= TASK DETAILS =
Copy only what runs from the line containing "input [7:0] a,b;" through the end of the material below, line for line, with both ends included.

= AVAILABLE DATA =

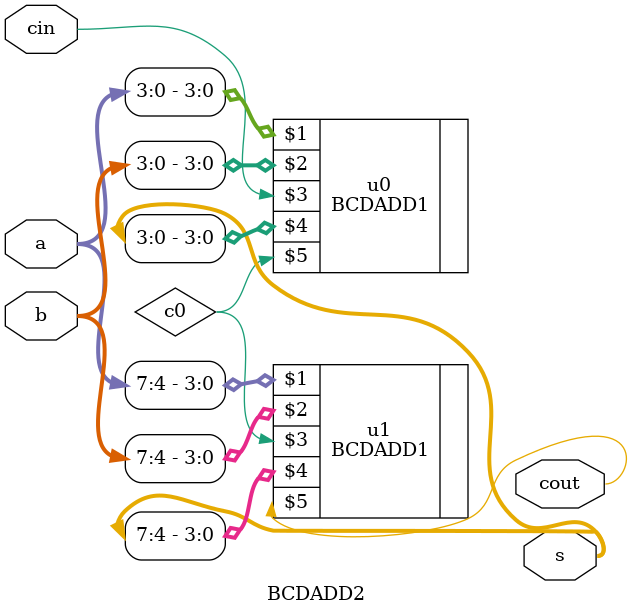
<source format=v>
module BCDADD2(a,b,cin,s,cout);

input [7:0] a,b;
input cin;
output [7:0] s;
output cout;
wire c0;

BCDADD1 u0(a[3:0],b[3:0],cin,s[3:0],c0);
BCDADD1 u1(a[7:4],b[7:4],c0,s[7:4],cout);

endmodule
</source>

= RESULT =
input [7:0] a,b;
input cin;
output [7:0] s;
output cout;
wire c0;

BCDADD1 u0(a[3:0],b[3:0],cin,s[3:0],c0);
BCDADD1 u1(a[7:4],b[7:4],c0,s[7:4],cout);

endmodule
</source>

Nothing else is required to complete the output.